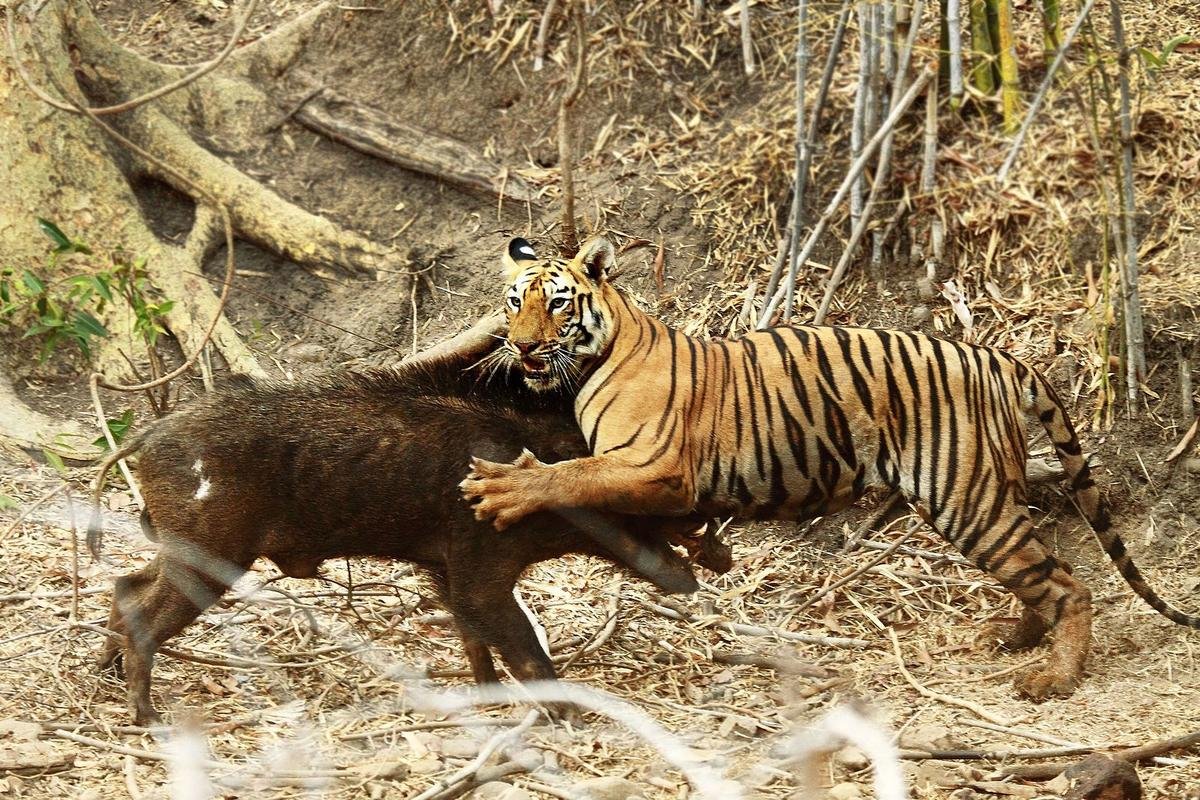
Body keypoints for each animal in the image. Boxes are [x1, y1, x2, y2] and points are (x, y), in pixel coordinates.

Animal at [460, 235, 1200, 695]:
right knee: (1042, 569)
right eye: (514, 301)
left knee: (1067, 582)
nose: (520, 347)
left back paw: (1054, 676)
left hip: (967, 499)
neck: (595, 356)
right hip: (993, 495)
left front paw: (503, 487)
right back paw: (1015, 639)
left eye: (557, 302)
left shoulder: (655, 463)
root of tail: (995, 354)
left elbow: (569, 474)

...

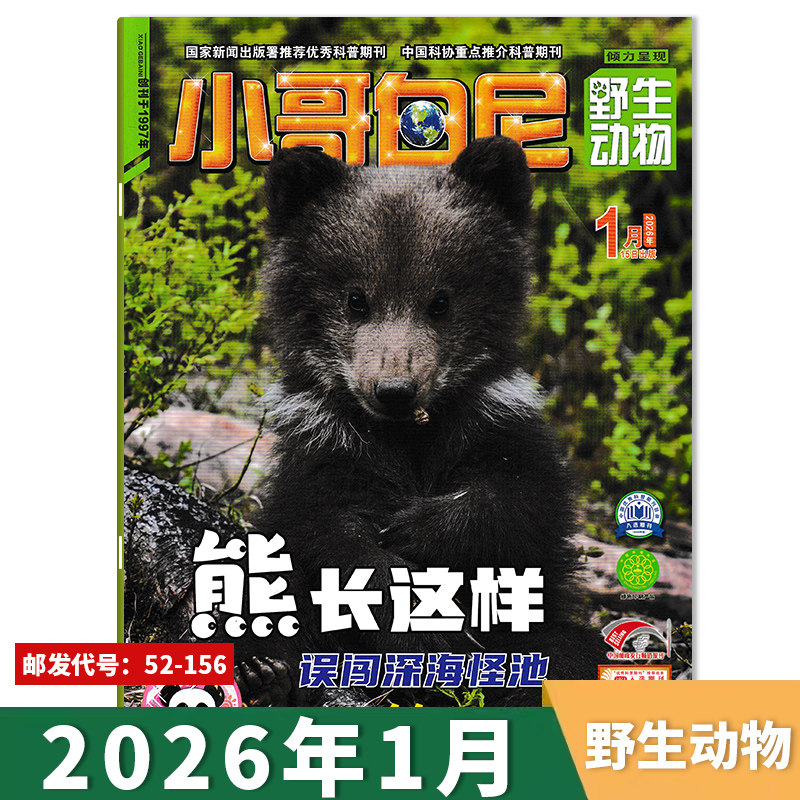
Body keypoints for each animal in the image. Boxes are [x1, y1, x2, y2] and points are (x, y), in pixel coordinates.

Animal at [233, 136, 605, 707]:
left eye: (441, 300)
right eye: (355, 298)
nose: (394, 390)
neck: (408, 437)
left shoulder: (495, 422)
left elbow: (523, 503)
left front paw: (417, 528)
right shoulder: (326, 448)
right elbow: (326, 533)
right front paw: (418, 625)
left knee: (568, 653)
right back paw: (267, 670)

## Exercise
In the listing above, find the line containing "left knee: (1067, 582)" and the line containing "left elbow: (569, 474)", then retype both and every line between them exactly, with nothing else.

## Response to the exercise
left knee: (1067, 582)
nose: (520, 347)
left back paw: (1054, 676)
left hip: (967, 499)
neck: (595, 356)
right hip: (993, 495)
left front paw: (503, 487)
right back paw: (1015, 639)
left eye: (557, 302)
left shoulder: (655, 463)
root of tail: (995, 354)
left elbow: (569, 474)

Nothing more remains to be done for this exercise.